▶ Exercise details: The whole listing is to be returned exactly.

▶ Exercise data:
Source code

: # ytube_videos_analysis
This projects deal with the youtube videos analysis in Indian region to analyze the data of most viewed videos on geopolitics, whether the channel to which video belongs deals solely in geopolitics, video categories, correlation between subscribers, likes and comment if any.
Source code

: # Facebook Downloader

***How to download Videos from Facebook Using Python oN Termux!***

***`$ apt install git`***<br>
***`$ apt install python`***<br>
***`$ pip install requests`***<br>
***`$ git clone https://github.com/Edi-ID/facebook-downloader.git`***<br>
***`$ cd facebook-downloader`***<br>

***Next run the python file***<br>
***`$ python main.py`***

▶ Solution:
Source code

: # ytube_videos_analysis
This projects deal with the youtube videos analysis in Indian region to analyze the data of most viewed videos on geopolitics, whether the channel to which video belongs deals solely in geopolitics, video categories, correlation between subscribers, likes and comment if any.
Source code

: # Facebook Downloader

***How to download Videos from Facebook Using Python oN Termux!***

***`$ apt install git`***<br>
***`$ apt install python`***<br>
***`$ pip install requests`***<br>
***`$ git clone https://github.com/Edi-ID/facebook-downloader.git`***<br>
***`$ cd facebook-downloader`***<br>

***Next run the python file***<br>
***`$ python main.py`***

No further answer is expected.